> [Brief]:
Lines with "type": how many are there in the listing below? Reply with the number only.

> [Data excerpt]:
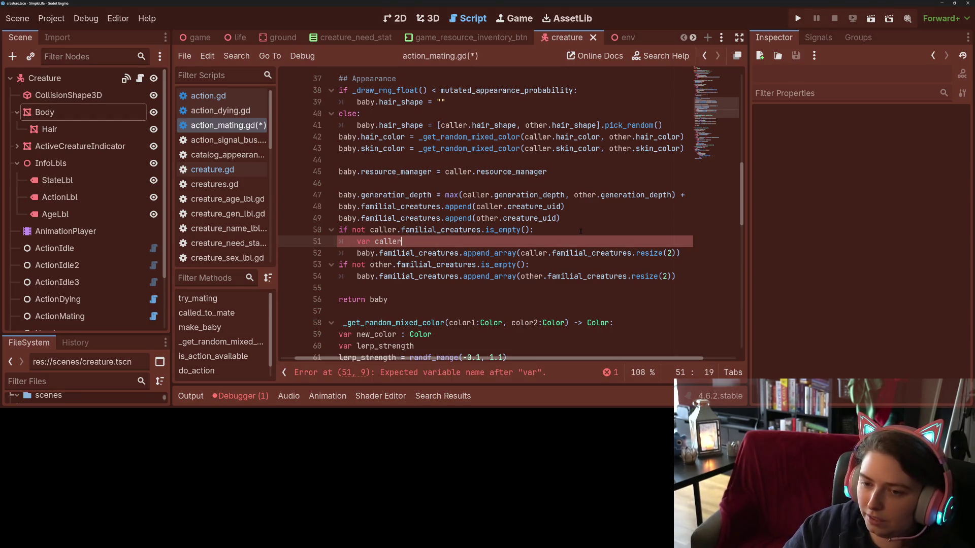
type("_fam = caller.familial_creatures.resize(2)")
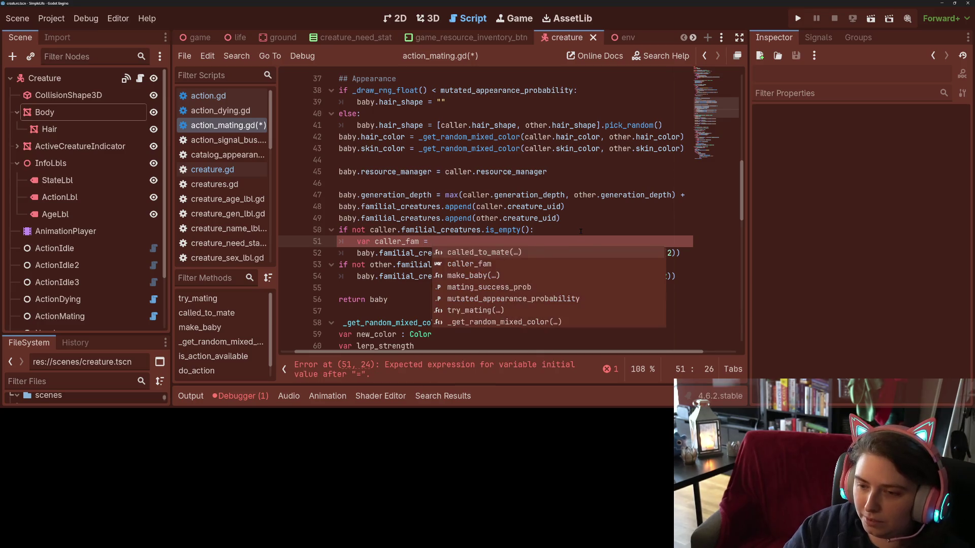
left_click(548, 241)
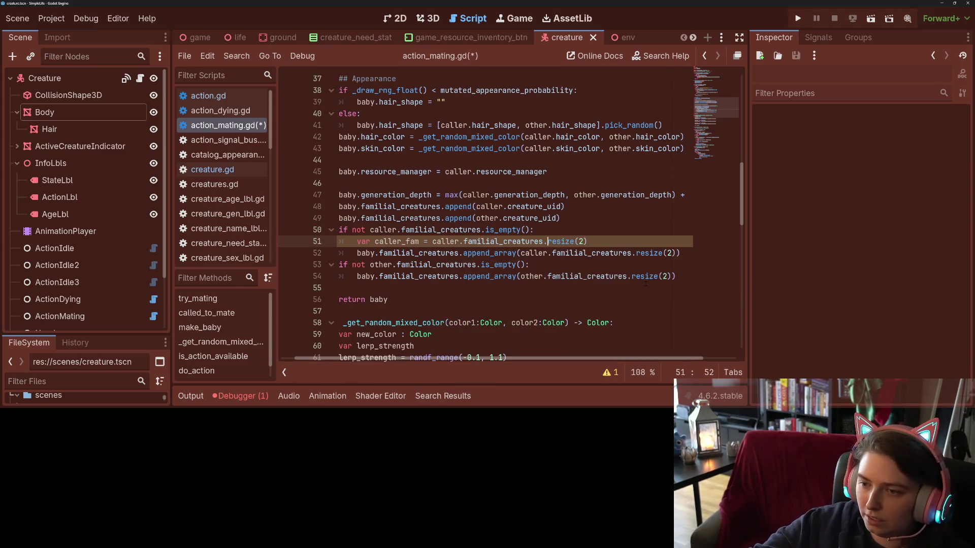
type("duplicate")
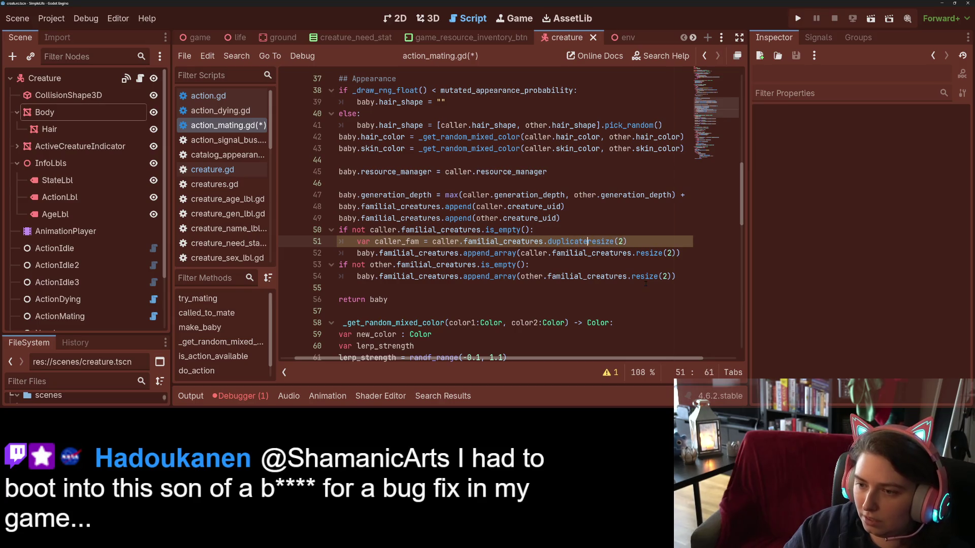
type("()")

> [Response box]:
3